We will use the GPU programming in Numba to accelerate our code.


Kernel Function
^^^^^^^^^^^^^^^^^^^^^^^^^^^^^^^^

A kernel function is a GPU function called from CPU code that cannot return values directly.
It also define how GPU threads hierarchy (threads, blocks and grids) is used. 

..  code-block:: python
    :emphasize-lines: 1
    :linenos:

    @cuda.jit
    def polar_to_cartesian(rho, theta):
        x = rho * math.cos(theta)
        y = rho * math.sin(theta)

Device Functions
^^^^^^^^^^^^^^^^^^^^^^^^^^^^^^^^

Device functions are used to perform computations on the GPU, and they can be invoked from within 
other device functions or kernels. Unlike a kernel function, a device function can return a value
like normal functions.


..  code-block:: python
    :emphasize-lines: 1
    :linenos:

    @cuda.jit(device=True) 
    def polar_to_cartesian(rho, theta):
        x = rho * math.cos(theta)
        y = rho * math.sin(theta)
        return x, y

`@vectorize` can also target GPU.

..  code-block:: python
    :emphasize-lines: 1
    :linenos:

    @cuda.jit(device=True)
    def polar_to_cartesian(rho, theta):
        x = rho * math.cos(theta)
        y = rho * math.sin(theta)
        return x, y  

    @vectorize(['float32(float32, float32, float32, float32)'], target='cuda')
    def polar_distance(rho1, theta1, rho2, theta2):
        x1, y1 = polar_to_cartesian(rho1, theta1)
        x2, y2 = polar_to_cartesian(rho2, theta2)

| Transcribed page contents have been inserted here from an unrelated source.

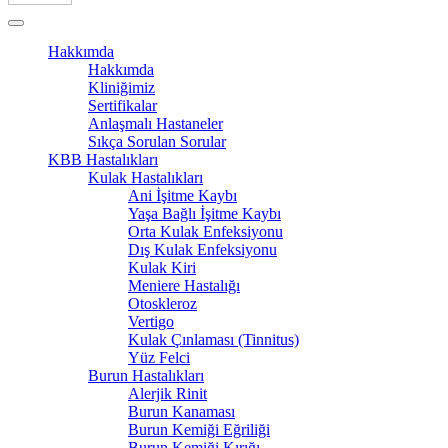
Hakkımda
Hakkımda
Kliniğimiz
Sertifikalar
Anlaşmalı Hastaneler
Sıkça Sorulan Sorular
KBB Hastalıkları
Kulak Hastalıkları
Ani İşitme Kaybı
Yaşa Bağlı İşitme Kaybı
Orta Kulak Enfeksiyonu
Dış Kulak Enfeksiyonu
Kulak Kiri
Meniere Hastalığı
Otoskleroz
Vertigo
Kulak Çınlaması (Tinnitus)
Yüz Felci
Burun Hastalıkları
Alerjik Rinit
Burun Kanaması
Burun Kemiği Eğriliği
Burun Kemiği Kırığı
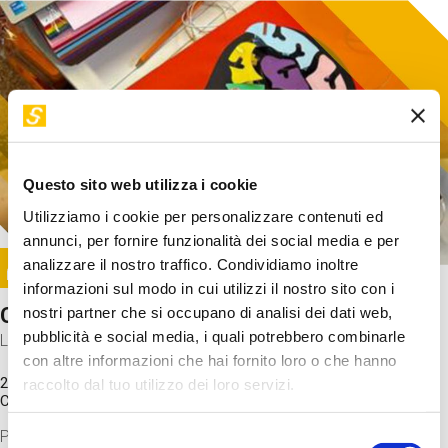
Questo sito web utilizza i cookie
Utilizziamo i cookie per personalizzare contenuti ed
annunci, per fornire funzionalità dei social media e per
Image
analizzare il nostro traffico. Condividiamo inoltre
SUNDAY@STEP
informazioni sul modo in cui utilizzi il nostro sito con i
Come funziona il cervello?
nostri partner che si occupano di analisi dei dati web,
pubblicità e social media, i quali potrebbero combinarle
Laboratorio
con altre informazioni che hai fornito loro o che hanno
20 Set 2026 / 11:15 - 13:00
raccolto dal tuo utilizzo dei loro servizi.
Costo
gratuito
Proveremo a costruire un cervello in cartoncino cercando di
Selezione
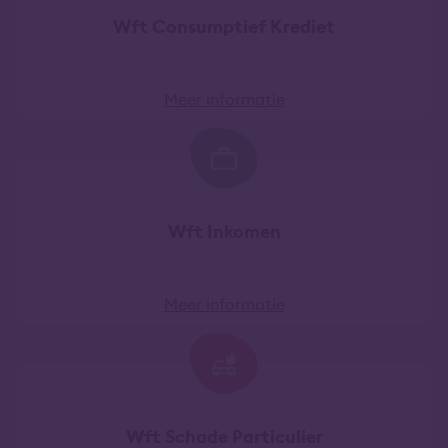
Wft Consumptief Krediet
Meer informatie
Wft Inkomen
Meer informatie
Wft Schade Particulier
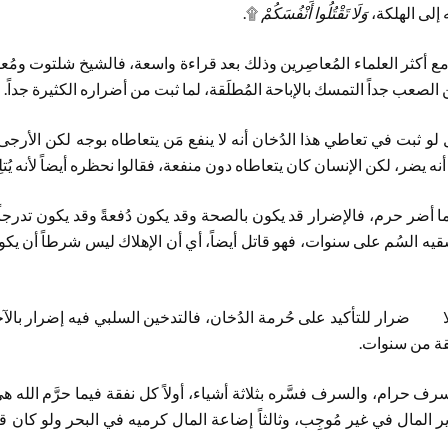
 إلى الهلكة،
وَلَا تَقْتُلُوا أَنْفُسَكُمْ
۩.
 مع أكثر العلماء المُعاصِرين وذلك بعد قراءة واسعة، فالشيخ شلتوت ومُع
لصعب جداً التمسك بالإباحة المُطلَقة، لما ثبت من أضراره الكثيرة جداً.
لو ثبت في تعاطي هذا الدُخان أنه لا ينفع مَن يتعاطاه بوجه لكن الأرجى أ
ً أنه يضر، لكن الإنسان كان يتعاطاه دون منفعة، فقالوا نحظره أيضاً لأنه يُتل
 أضر حرم، فالإضرار قد يكون بالصحة وقد يكون دُفعةً وقد يكون تدرجاً،
قيه السُم على سنوات، فهو قاتل أيضاً، أي أن الإهلاك ليس شرطاً أن يكون د
 ضرار للتأكيد على حُرمة الدُخان، فالتدخين السلبي فيه إضرار بالآخر
َقة من سنوات.
ف حرام، والسرف فسَّره بثلاثة أشياء، أولاً كل نفقة فيما حرَّم الله ه
ير المال في غير مُوجِب، وثالثاً إضاعة المال كرميه في البحر ولو كان قليلا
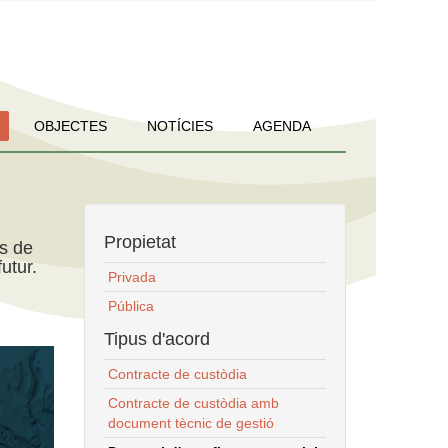
OBJECTES
NOTÍCIES
AGENDA
Propietat
ns de
utur.
Privada
Pública
Tipus d'acord
Contracte de custòdia
Contracte de custòdia amb
document tècnic de gestió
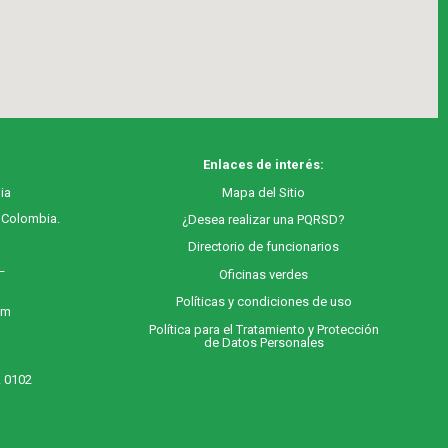
Enlaces de interés:
ia
M
apa
del Sitio
, Colombia.
¿Desea realizar una PQRSD?
Directorio de funcionarios
 –
Oficinas verdes
Políticas y condiciones de uso
 m
Política para el Tratamiento y Protección
de Datos Personales
. 0102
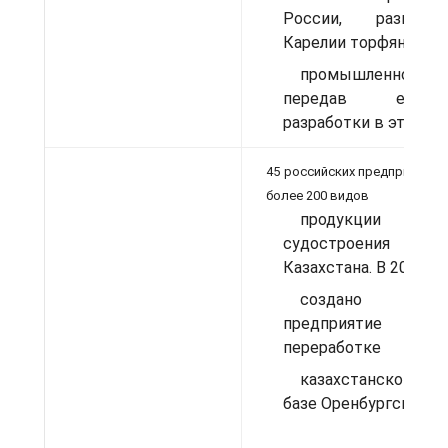
России, развив
Карелии торфяную
промышленность,
передав ей 
разработки в этой об
45 российских предприятий 
более 200 видов
продукции
судостроени
Казахстана. В 2006 г.
создано совме
предприяти
переработке
казахстанского г
базе Оренбургского Г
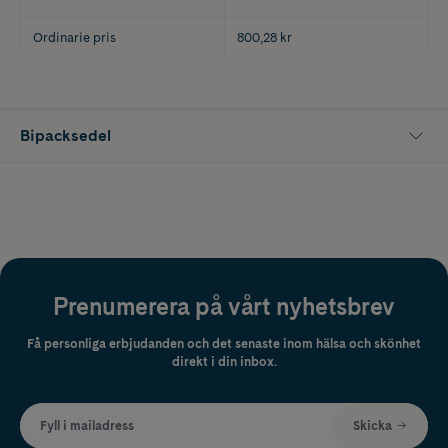
Ordinarie pris
800,28 kr
Bipacksedel
Prenumerera på vårt nyhetsbrev
Få personliga erbjudanden och det senaste inom hälsa och skönhet
direkt i din inbox.
Fyll i mailadress
Skicka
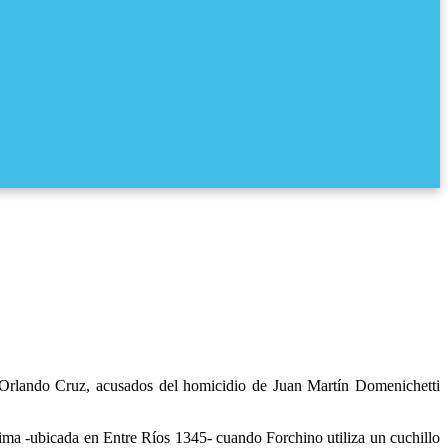
 Orlando Cruz, acusados del homicidio de Juan Martín Domenichetti
tima -ubicada en Entre Ríos 1345- cuando Forchino utiliza un cuchillo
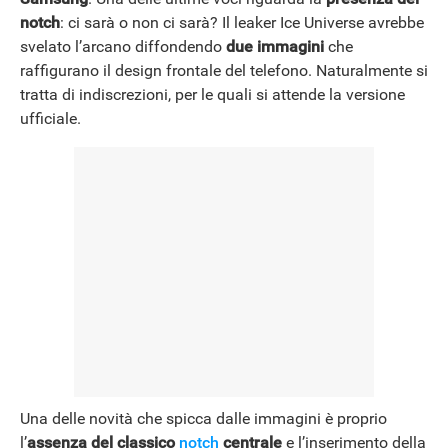
notch
: ci sarà o non ci sarà? Il leaker Ice Universe avrebbe
NEWS
svelato l’arcano diffondendo
due immagini
che
raffigurano il design frontale del telefono. Naturalmente si
tratta di indiscrezioni, per le quali si attende la versione
ufficiale.
Una delle novità che spicca dalle immagini è proprio
l’
assenza del classico
notch
centrale
e l’inserimento della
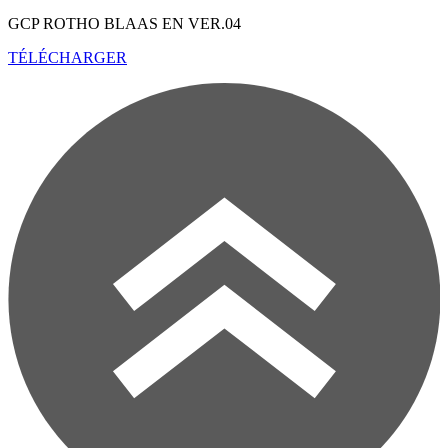
GCP ROTHO BLAAS EN
VER.04
TÉLÉCHARGER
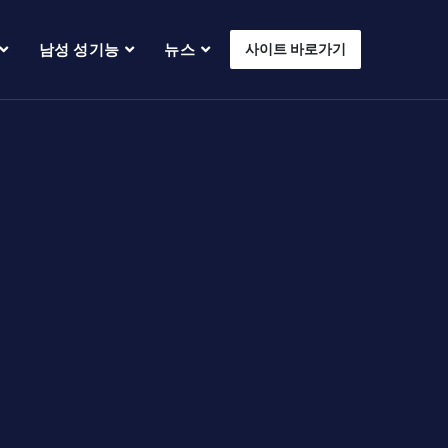
남성 성기능
뉴스
사이트 바로가기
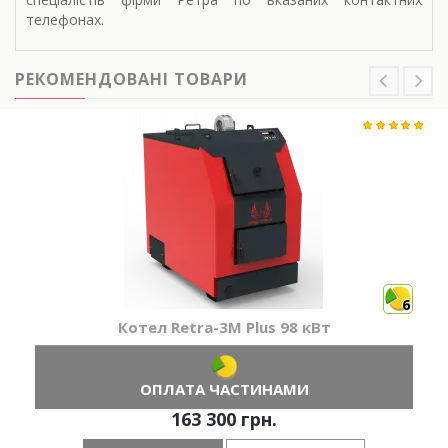
телефонах.
РЕКОМЕНДОВАНІ ТОВАРИ
6
Котел Retra-3М Plus 98 кВт
ОПЛАТА ЧАСТИНАМИ
163 300 грн.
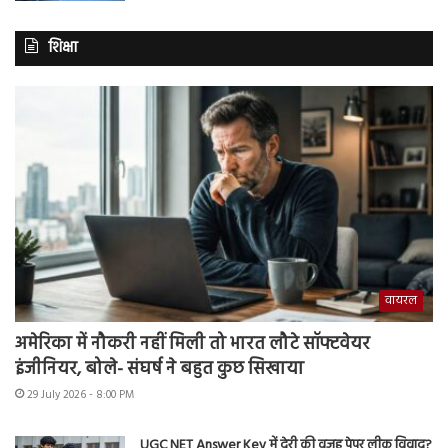
शिक्षा
वायरल
अमेरिका में नौकरी नहीं मिली तो भारत लौटे सॉफ्टवेयर
इंजीनियर, बोले- संघर्ष ने बहुत कुछ सिखाया
29 July 2026 - 8:00 PM
UGC NET Answer Key में देरी की वजह पेपर लीक विवाद?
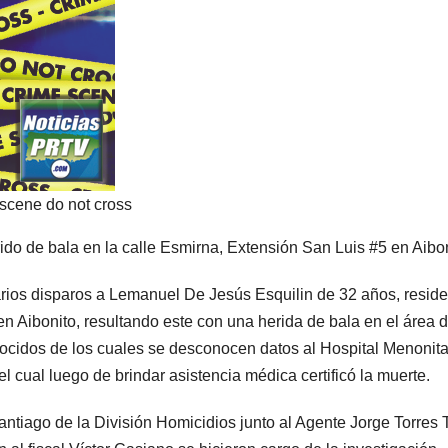
 scene do not cross
rido de bala en la calle Esmirna, Extensión San Luis #5 en Aibo
varios disparos a Lemanuel De Jesús Esquilin de 32 años, resid
en Aibonito, resultando este con una herida de bala en el área d
nocidos de los cuales se desconocen datos al Hospital Menonit
l cual luego de brindar asistencia médica certificó la muerte.
ntiago de la División Homicidios junto al Agente Jorge Torres 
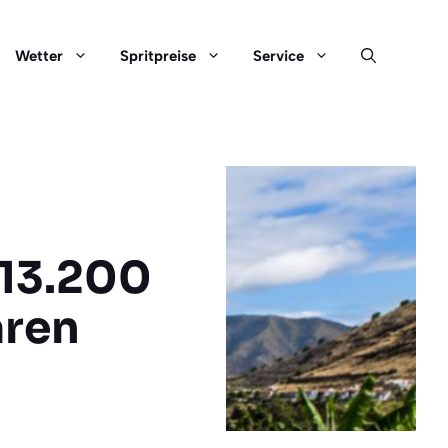
Wetter
Spritpreise
Service
 13.200
aren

        return ((x1 - x2)**2 + (y1 - y2)**2)**0.5


Thread Indexing
^^^^^^^^^^^^^^^^^^^^^^^^^^^^^^^^

When launching a kernel, you should also specify the thread arrangements.

..  code-block:: python
    :linenos:

    @cuda.jit
    def increment_a_2D_array(an_array):
        x, y = cuda.grid(2)
        if x < an_array.shape[0] and y < an_array.shape[1]:
           an_array[x, y] += 1

    threadsperblock = (16, 16)
    blockspergrid_x = math.ceil(an_array.shape[0] / threadsperblock[0])
    blockspergrid_y = math.ceil(an_array.shape[1] / threadsperblock[1])
    blockspergrid = (blockspergrid_x, blockspergrid_y)
    increment_a_2D_array[blockspergrid, threadsperblock](an_array)

You can learn more about thread indexing in the tutorial 
`Introduction to Parallel Programming Using Python <https://intro-to-parallel-programming.readthedocs.io/en/latest>`_ .
    

.. admonition:: Key Points
   :class: hint

    #. `@vectorize` can target GPUs.
    #. Device functions can only be invoked from another device functions or kernel functions.